Amanda Ripley is a NYT best selling author and investigative reporter for Atlantic, Politico, and Washington Post, among others. Her High Conflict: Why We Get Trapped and How We Get Out (Simon & Schuster, 2021) is a well-researched, impressive work with extensive case studies. All quotations in this post are from that book. Ripley talks of moral choice, lasting change, and transcending differences.
I originally wrote about Ripley’s book for one of my website posts. As I began writing my recent series of articles entitled Visits from Cosmic Travelers, I realized this topic was also related to high conflict, with strong feelings both for and against the existence of extraterrestrials.
“In healthy conflict, there is movement. Questions get asked. Curiosity exists. There can be yelling, too. But healthy conflict leads somewhere.
It feels more interesting to get to the other side than to stay in it.
In high conflict, the conflict is the destination. There’s nowhere else to go.”
The importance of belonging and being part of a group plays a significant role in high conflict.
- “We want to feel like we belong in our group, like we are understood. One way to instantly build that connection is at the expense of the other group…Those guys are the worst.”
- “Humans have certain fundamental emotional needs, including the need for a sense of belonging, for self-esteem, for control, and for a meaningful existence. These needs are nearly as important to our survival as food and water.”
Does the possibility of extraterrestrials force us to question our need for “control”? Would the ramifications of such an unknown or unproven possibility make life seem untenable? Accepting a reality that seems too far from our normal thinking can pose problems. What does it mean if other beings exist? How might that change our lives?
What if we could have healthy conversations about nonhuman beings existing and visiting earth?
“The challenge of our time is to…change without dehumanizing one another.
Not just because it’s morally right but because it works.
Lasting change, the kind that seeps into people’s hearts, has only ever come about through a combination of pressure and good conflict. Both matter.”
We assume we know why we hold the positions that we do, but what if we are also led by misguided information. Ripley poses a significant question for us to answer:
“We think we are acting on our own volition—
making judgments based on hard facts and deeply held values.
But are we?”
I previously wrote an article about The Age of Disclosure, a government cover-up of UFOs, which included well-documented studies. This documentary described groups, such as the military/industrial complex who provide inaccurate information in order to retain their control and power. This is just one example. We need to be sure we are reacting to facts rather than misinformation. The challenge for all of us is to listen and not just gravitate to any group that might agree with us and that wants to disparage another.
“High conflict is intolerant of difference. A culture that sorts the world into good and evil is by definition small and confining. It prevents people from working together.”
“Good conflict is not the same thing as forgiveness.
It has nothing to do with surrender.
It can be stressful and heated but our dignity remains intact.”
We often see ourselves as right and others who think differently as not only wrong, but potentially evil.
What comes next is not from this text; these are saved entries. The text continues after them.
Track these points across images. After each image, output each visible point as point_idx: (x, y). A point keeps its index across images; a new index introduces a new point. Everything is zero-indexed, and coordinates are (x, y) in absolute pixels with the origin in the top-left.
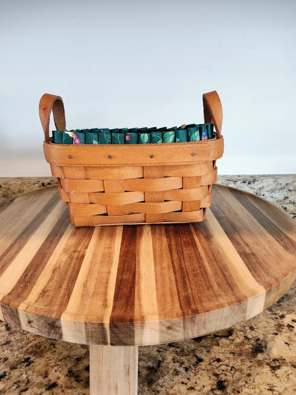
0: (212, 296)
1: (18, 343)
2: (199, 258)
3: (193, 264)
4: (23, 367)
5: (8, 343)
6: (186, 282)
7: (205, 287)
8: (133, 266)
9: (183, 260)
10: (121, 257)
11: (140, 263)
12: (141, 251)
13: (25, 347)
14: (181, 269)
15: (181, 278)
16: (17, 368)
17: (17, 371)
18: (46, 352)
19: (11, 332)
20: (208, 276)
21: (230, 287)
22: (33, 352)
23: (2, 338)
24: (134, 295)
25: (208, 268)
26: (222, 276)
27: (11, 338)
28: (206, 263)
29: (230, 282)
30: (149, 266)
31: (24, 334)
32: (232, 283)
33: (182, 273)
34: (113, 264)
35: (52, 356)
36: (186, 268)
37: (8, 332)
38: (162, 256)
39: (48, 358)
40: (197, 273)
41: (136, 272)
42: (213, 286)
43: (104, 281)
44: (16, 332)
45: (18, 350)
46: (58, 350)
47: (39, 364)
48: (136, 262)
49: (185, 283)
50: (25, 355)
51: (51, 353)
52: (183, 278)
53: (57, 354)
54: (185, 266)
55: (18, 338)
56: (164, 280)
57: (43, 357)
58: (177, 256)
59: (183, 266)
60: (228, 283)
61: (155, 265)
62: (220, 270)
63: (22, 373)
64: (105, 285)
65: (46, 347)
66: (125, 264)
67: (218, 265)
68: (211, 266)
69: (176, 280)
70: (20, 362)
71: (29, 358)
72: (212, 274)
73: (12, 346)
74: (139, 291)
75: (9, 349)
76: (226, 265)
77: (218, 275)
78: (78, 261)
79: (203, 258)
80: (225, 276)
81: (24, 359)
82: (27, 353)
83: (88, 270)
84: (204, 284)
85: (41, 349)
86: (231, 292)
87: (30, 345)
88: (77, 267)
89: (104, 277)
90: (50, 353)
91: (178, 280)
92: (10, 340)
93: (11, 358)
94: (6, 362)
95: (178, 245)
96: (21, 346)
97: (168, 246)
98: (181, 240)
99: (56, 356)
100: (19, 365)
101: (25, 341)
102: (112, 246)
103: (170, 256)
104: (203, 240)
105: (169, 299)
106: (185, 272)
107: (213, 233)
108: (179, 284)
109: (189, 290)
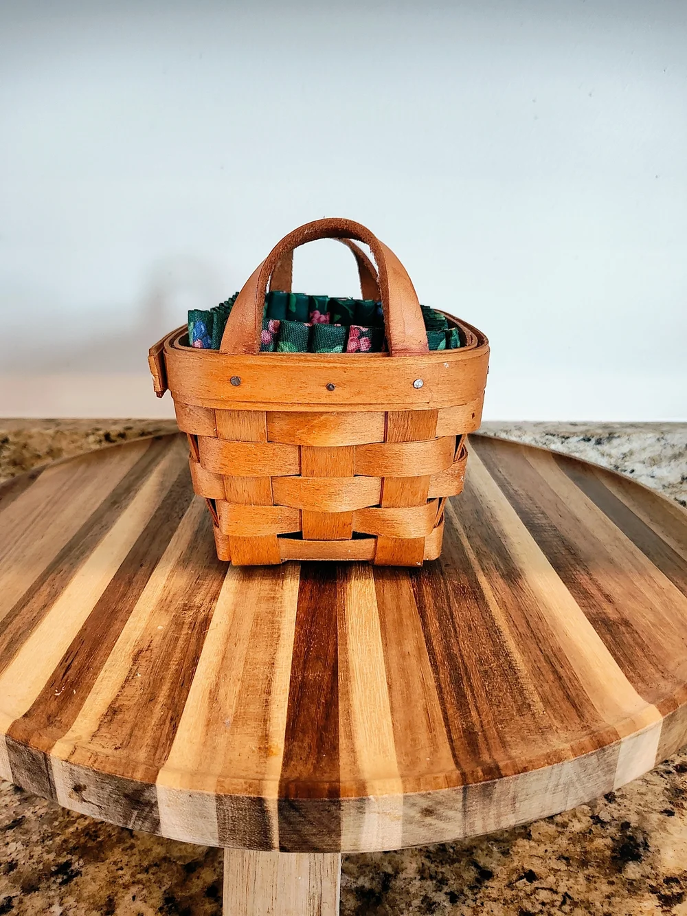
0: (530, 731)
1: (43, 824)
2: (493, 631)
3: (478, 645)
4: (54, 887)
5: (17, 823)
6: (463, 692)
7: (512, 707)
8: (331, 649)
9: (453, 634)
10: (299, 623)
11: (348, 642)
12: (348, 609)
13: (59, 835)
14: (450, 657)
15: (451, 680)
16: (38, 889)
17: (38, 896)
18: (111, 848)
19: (24, 796)
20: (518, 678)
21: (574, 706)
22: (78, 847)
23: (4, 810)
24: (336, 723)
25: (517, 656)
26: (551, 677)
27: (26, 811)
28: (511, 644)
29: (573, 694)
30: (370, 650)
32: (578, 696)
33: (454, 668)
34: (281, 642)
35: (126, 859)
36: (461, 656)
37: (17, 797)
38: (400, 623)
39: (115, 863)
40: (491, 668)
41: (340, 665)
42: (531, 703)
43: (261, 686)
45: (43, 841)
46: (139, 842)
47: (93, 879)
48: (339, 638)
49: (461, 696)
50: (58, 855)
51: (123, 850)
52: (457, 681)
53: (137, 853)
54: (460, 650)
55: (42, 811)
56: (408, 685)
57: (103, 861)
58: (438, 624)
59: (455, 651)
60: (568, 697)
61: (385, 644)
62: (546, 662)
63: (51, 901)
64: (264, 696)
65: (110, 836)
66: (311, 643)
67: (542, 649)
68: (523, 653)
69: (439, 687)
70: (45, 875)
71: (68, 864)
72: (528, 672)
73: (26, 832)
74: (348, 713)
75: (20, 839)
76: (560, 649)
77: (543, 675)
78: (195, 632)
79: (502, 629)
80: (560, 678)
81: (57, 866)
82: (65, 850)
83: (220, 657)
84: (510, 698)
85: (99, 839)
86: (577, 720)
87: (71, 829)
88: (192, 647)
89: (261, 675)
90: (120, 850)
91: (443, 686)
92: (24, 816)
93: (23, 862)
94: (12, 872)
95: (438, 596)
96: (50, 831)
97: (416, 598)
98: (445, 583)
99: (135, 860)
100: (45, 881)
101: (61, 819)
102: (278, 596)
103: (420, 624)
104: (501, 585)
105: (424, 737)
106: (461, 665)
107: (522, 567)
108: (447, 697)
109: (474, 713)
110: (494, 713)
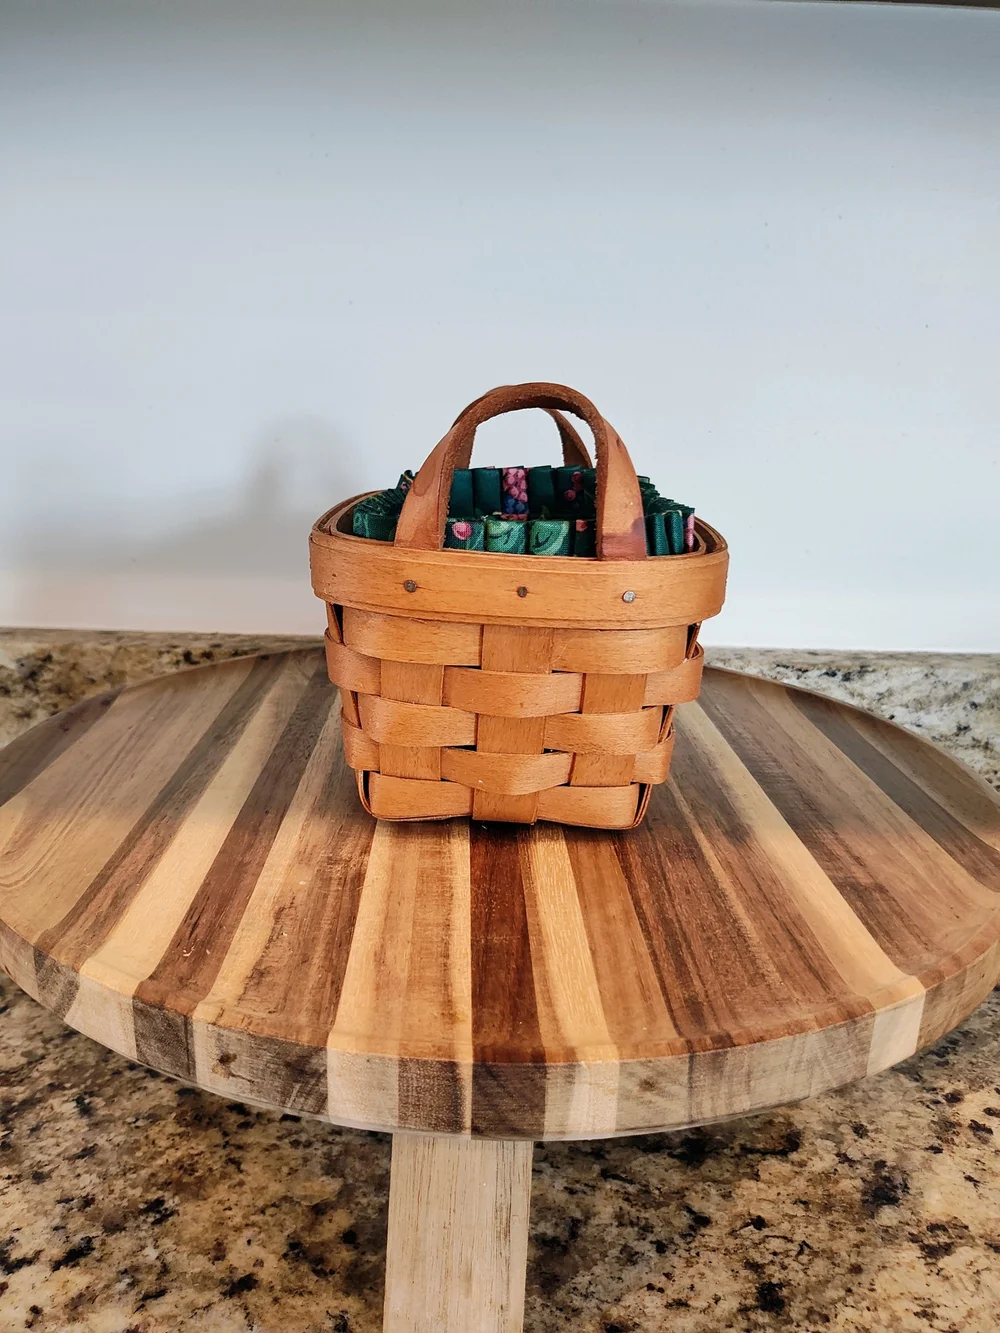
0: (765, 1002)
1: (121, 1154)
2: (716, 894)
3: (699, 910)
4: (145, 1227)
5: (88, 1152)
6: (683, 960)
7: (742, 977)
8: (518, 911)
9: (667, 897)
10: (474, 881)
11: (538, 903)
12: (534, 867)
13: (144, 1167)
14: (665, 922)
15: (667, 948)
16: (124, 1229)
17: (125, 1236)
18: (215, 1184)
19: (95, 1119)
20: (749, 946)
21: (817, 976)
22: (170, 1183)
23: (69, 1136)
24: (532, 990)
25: (747, 924)
26: (789, 946)
27: (98, 1138)
28: (739, 910)
29: (816, 964)
30: (566, 912)
31: (137, 1127)
32: (821, 966)
33: (670, 934)
34: (456, 902)
35: (234, 1198)
36: (679, 921)
37: (85, 1121)
38: (600, 883)
39: (220, 1202)
40: (715, 935)
41: (530, 928)
42: (765, 973)
43: (437, 949)
44: (110, 1122)
45: (125, 1174)
46: (250, 1178)
47: (195, 1220)
48: (526, 899)
49: (680, 964)
50: (146, 1190)
51: (229, 1187)
52: (674, 948)
53: (249, 1191)
54: (677, 915)
55: (120, 1139)
56: (615, 951)
57: (205, 1199)
58: (648, 886)
59: (671, 915)
60: (810, 968)
61: (585, 908)
62: (783, 930)
63: (142, 1243)
64: (442, 960)
65: (211, 1170)
66: (492, 904)
67: (778, 916)
68: (754, 919)
69: (653, 954)
70: (132, 1213)
71: (160, 1202)
72: (761, 940)
73: (101, 1163)
74: (545, 979)
75: (94, 1171)
76: (799, 916)
78: (347, 888)
79: (727, 893)
80: (800, 947)
81: (146, 1203)
82: (153, 1185)
83: (383, 916)
84: (739, 967)
85: (197, 1174)
86: (821, 992)
87: (160, 1162)
88: (346, 905)
89: (434, 937)
90: (226, 1187)
91: (658, 953)
92: (96, 1145)
93: (101, 1197)
94: (88, 1209)
95: (646, 854)
96: (132, 1162)
97: (618, 857)
98: (654, 840)
99: (246, 1199)
100: (133, 1219)
101: (144, 1149)
102: (444, 850)
103: (626, 885)
104: (724, 843)
105: (638, 1006)
106: (678, 931)
107: (750, 823)
108: (664, 965)
109: (697, 982)
110: (721, 983)
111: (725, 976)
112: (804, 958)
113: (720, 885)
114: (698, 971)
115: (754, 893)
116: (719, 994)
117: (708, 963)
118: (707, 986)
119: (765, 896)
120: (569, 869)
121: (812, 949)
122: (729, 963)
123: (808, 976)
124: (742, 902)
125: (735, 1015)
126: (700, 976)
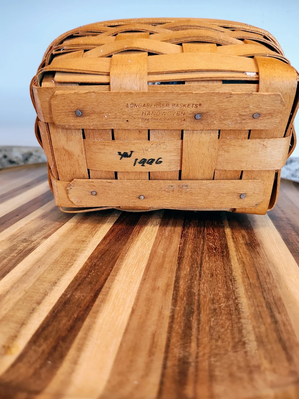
0: (239, 368)
2: (229, 279)
3: (215, 288)
6: (191, 324)
7: (229, 343)
8: (103, 277)
9: (197, 278)
10: (91, 258)
11: (118, 274)
12: (129, 253)
14: (190, 294)
15: (184, 313)
20: (240, 318)
21: (285, 348)
24: (75, 336)
25: (244, 302)
26: (269, 320)
28: (241, 290)
29: (285, 336)
30: (130, 282)
32: (289, 339)
33: (190, 303)
34: (72, 269)
36: (199, 295)
38: (161, 265)
40: (220, 307)
41: (103, 290)
42: (247, 341)
43: (37, 297)
48: (113, 271)
49: (188, 327)
52: (189, 314)
54: (199, 290)
56: (148, 312)
58: (188, 270)
59: (195, 290)
60: (280, 340)
61: (144, 280)
62: (267, 307)
64: (34, 305)
66: (91, 271)
67: (266, 297)
68: (249, 298)
69: (172, 318)
72: (251, 314)
74: (89, 328)
76: (280, 299)
77: (262, 318)
78: (19, 256)
79: (236, 279)
80: (276, 322)
83: (24, 273)
84: (229, 335)
86: (286, 364)
88: (10, 265)
89: (42, 290)
91: (176, 316)
95: (196, 251)
97: (179, 251)
98: (203, 244)
102: (87, 240)
103: (175, 268)
104: (243, 248)
105: (141, 360)
106: (196, 302)
107: (261, 238)
108: (176, 327)
109: (194, 345)
110: (211, 346)
111: (217, 341)
112: (277, 331)
113: (234, 273)
114: (198, 334)
115: (253, 281)
116: (206, 357)
117: (207, 329)
118: (200, 349)
119: (260, 283)
120: (147, 256)
121: (284, 324)
122: (222, 330)
123: (277, 347)
124: (245, 286)
125: (212, 377)
126: (198, 339)
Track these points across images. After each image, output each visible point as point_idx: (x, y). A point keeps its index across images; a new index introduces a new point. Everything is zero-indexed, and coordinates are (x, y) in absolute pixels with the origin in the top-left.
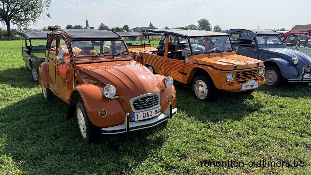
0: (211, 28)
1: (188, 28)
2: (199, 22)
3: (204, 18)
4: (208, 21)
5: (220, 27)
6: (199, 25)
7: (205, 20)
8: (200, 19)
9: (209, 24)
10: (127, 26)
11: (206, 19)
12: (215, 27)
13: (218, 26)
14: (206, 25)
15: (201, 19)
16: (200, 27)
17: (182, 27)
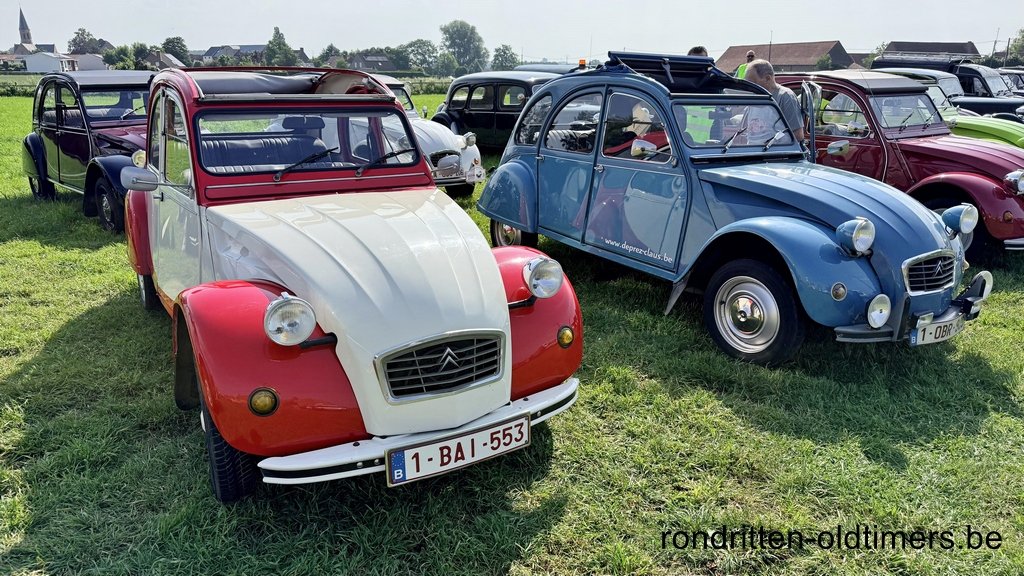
0: (486, 54)
1: (410, 50)
2: (445, 30)
3: (459, 19)
4: (473, 29)
5: (513, 51)
6: (447, 43)
7: (463, 25)
8: (447, 22)
9: (480, 40)
10: (178, 40)
11: (468, 22)
12: (497, 50)
13: (506, 48)
14: (469, 42)
15: (452, 21)
16: (448, 47)
17: (388, 48)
It is time to change that belief.
“High conflict is what happens when conflict clarifies into
a good versus evil kind of feud, the kind with an us and a them.”
Let us not allow any discussion of extraterrestrials to dissolve into a high conflict situation. Everyone has the right to his or her opinion. We must allow that freedom to all. I believe in nonphysical, cosmic beings. I accept that others may not. I hope all remain open to the possibility of their existence, just as I must remain open to the idea that I may be misinterpreting the evidence.